The ecological threats posed by the oil field has led to a storm of opposition. In March, 700 scientists wrote to Rishi Sunak, the UK’s prime minister, asking him to halt all new oil and gas developments. In February, more than 200 individuals and organisations, including public figures like the comedian Frankie Boyle and the Ugandan activist Vanessa Nakate, wrote an open letter opposing Rosebank.
Discrediting
Among the critics within the ruling Conservative party is Lord Deben, the former environment minister in Margaret Thatcher’s government and recently chair of the independent advisory body the Climate Change Committee.
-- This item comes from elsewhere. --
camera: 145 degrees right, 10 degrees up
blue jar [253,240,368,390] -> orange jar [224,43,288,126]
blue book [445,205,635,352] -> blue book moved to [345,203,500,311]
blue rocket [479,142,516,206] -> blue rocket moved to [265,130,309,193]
Deben warned that exploiting Rosebank would discredit the UK government’s position at international climate summits, including the COP26 talks in Glasgow, where it has urged developing nations to reduce emissions.
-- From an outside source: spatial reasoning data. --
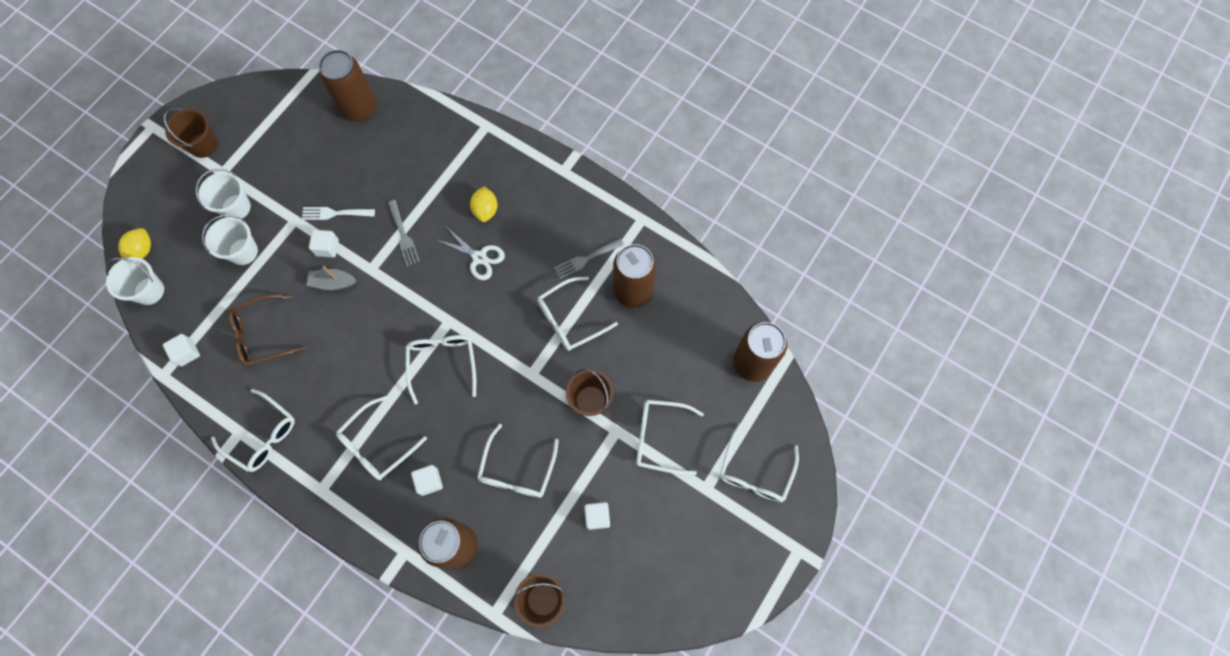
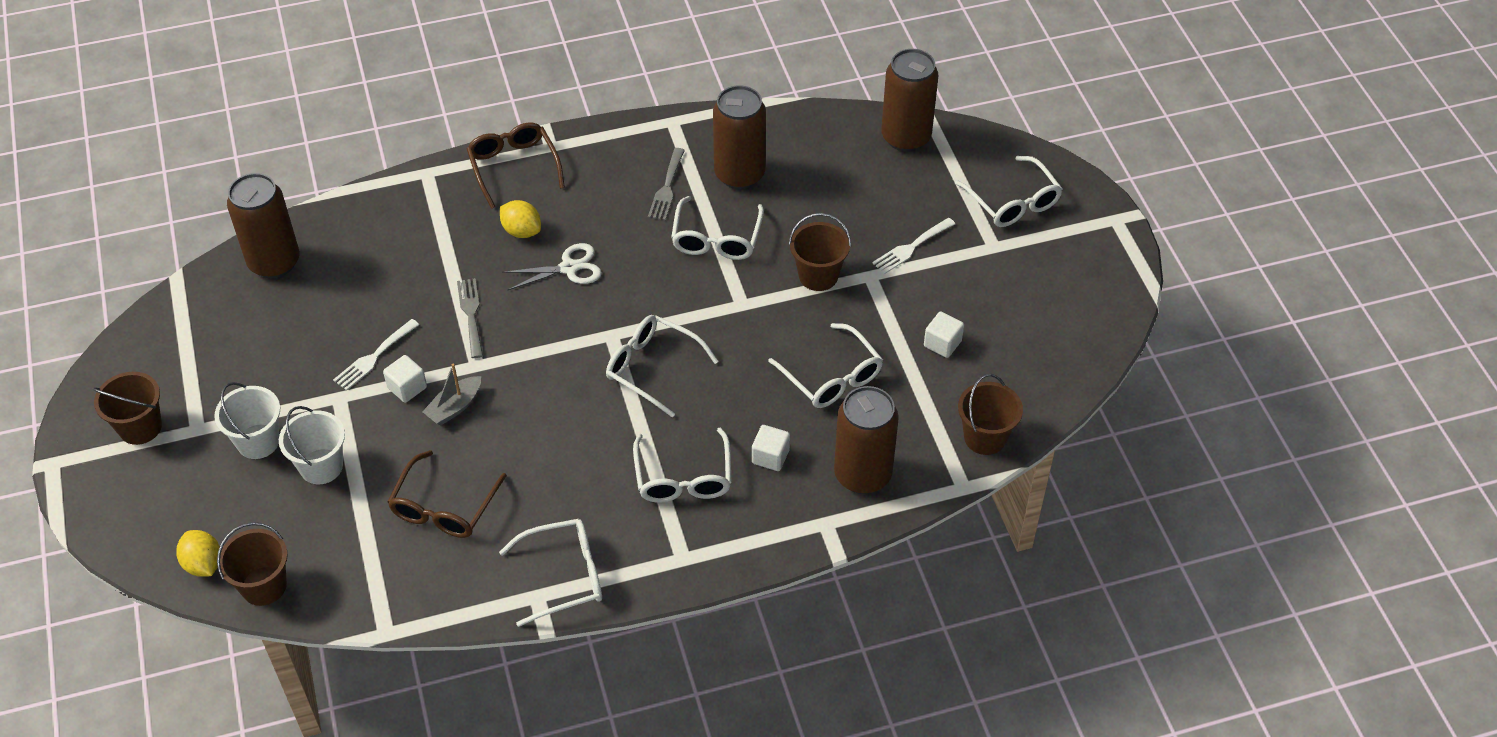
camera: 50 degrees left, 20 degrees down
white bucket [106,257,164,305] -> brown bucket [217,522,288,606]
white cube [163,334,200,366] -> none
grey fork [388,200,420,266] -> grey fork turned 120 degrees counterclockwise [457,278,483,358]
white glasses [636,400,704,475] -> white fork [872,218,955,274]
none -> brown glasses [467,122,565,209]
Sarah Waldron, the co-director of the campaigns and research organisation Culture Unstained, underlines the significance of a museum dedicated to science promoting Equinor, considering the scientific warnings about the harm its activities posed. “These Meet the Funder sessions are little more than a space for some of the world’s biggest polluters to defend their business plans in the face of public opposition,” she says. “It’s shocking that the Science Museum would give this platform to any fossil fuel company, but it’s beyond belief that the director allowed this event to go ahead just days after Equinor’s plans to develop the Rosebank oil field were approved—and in the same week that the International Energy Agency reaffirmed that there can be no new oil, gas and coal extraction if we are to reach net zero by 2050. By defending the activities of his fossil fuel sponsors over and above the climate science, the museum’s director is failing to show the objectivity that his role requires.”
“Engaging people with humanity’s greatest challenge—the fight against devastating climate change—is a major priority for the Science Museum Group”
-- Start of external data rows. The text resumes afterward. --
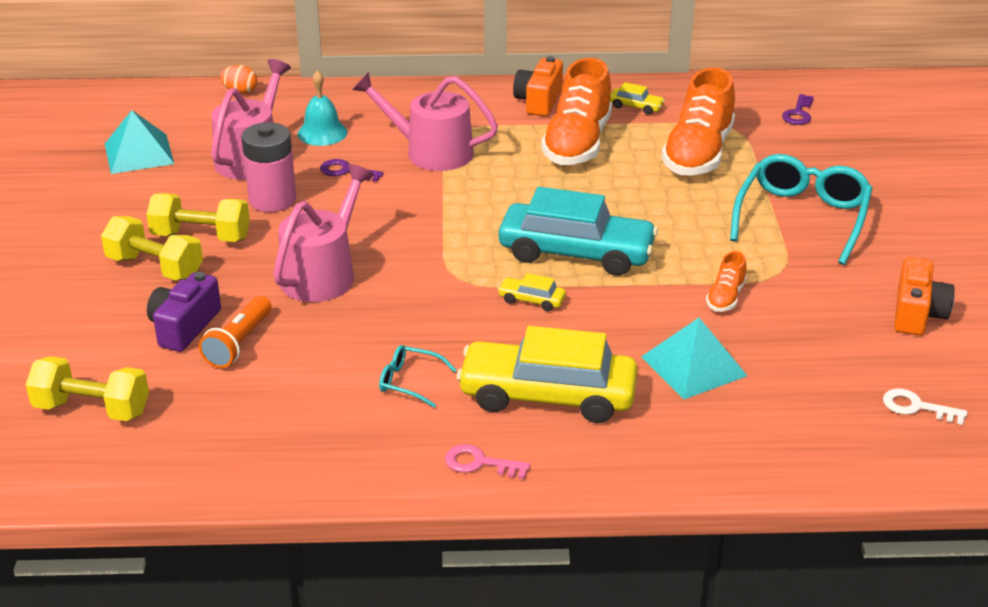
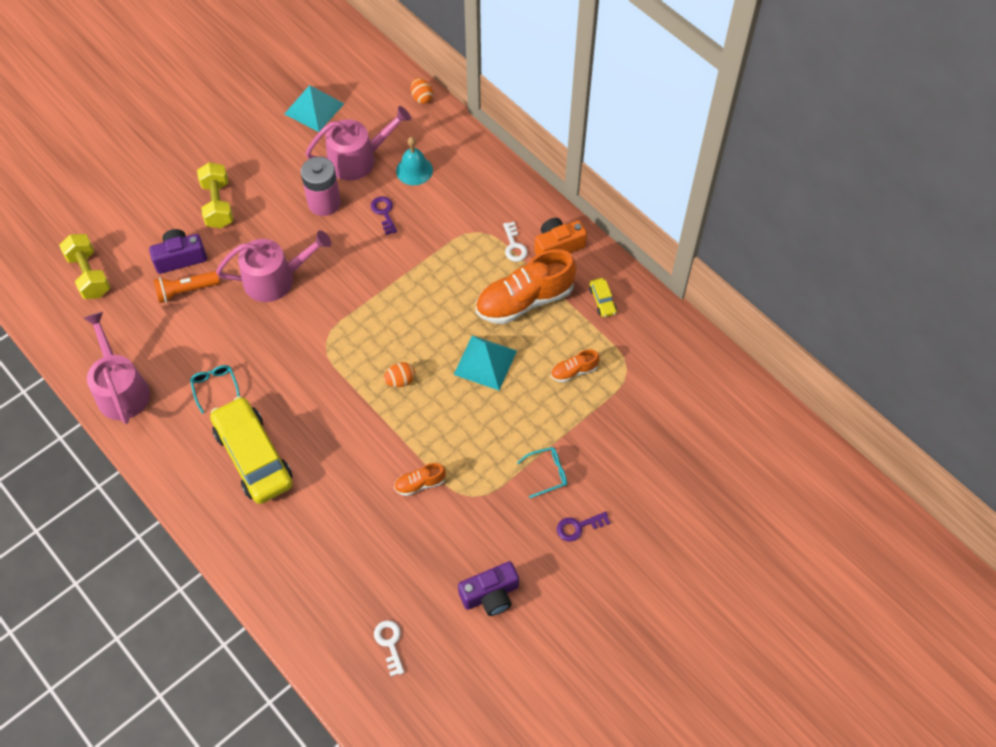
camera: 50 degrees right, 25 degrees up
yellow dumbbell [146,193,250,242] -> none
pink watering can [352,72,498,171] -> pink watering can moved to [84,312,150,424]
pink key [445,444,530,479] -> none
yellow car [498,273,566,311] -> none
turquoise car [499,187,658,276] -> orange egg [384,362,415,387]
turquoise pyramid [641,318,747,399] -> turquoise pyramid moved to [454,335,517,390]
orange shoe [661,67,735,175] -> orange shoe [551,349,600,383], size x0.46
turquoise glasses [730,154,873,265] -> turquoise glasses [517,447,567,498], size x0.47
purple key [782,94,814,125] -> purple key moved to [557,512,610,542]
orange camera [894,257,955,335] -> purple camera [458,561,519,616]
none -> white key [503,222,528,262]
A Science Museum spokesperson said the meeting proved to be popular with staff. “Engaging people with humanity’s greatest challenge—the fight against devastating climate change—is a major priority for the Science Museum Group alongside reducing the impact of our own activity as we work towards achieving net zero by 2033,” the spokesperson said. “We continue to urge companies in carbon-intensive sectors to show more leadership in speeding up the transition to low-carbon energy sources and last year extended our use of the respected Transition Pathway Initiative (TPI) to assess the commitment of prospective and current partners to curbing climate change.”
The spokesperson also pointed out that the museum is asking its partners to achieve Level 4 on the TPI’s Management Quality index, which rates companies on a scale from zero to four, and to align with the Paris 1.5 degree pathway on TPI’s Carbon Performance index by the end of March 2024.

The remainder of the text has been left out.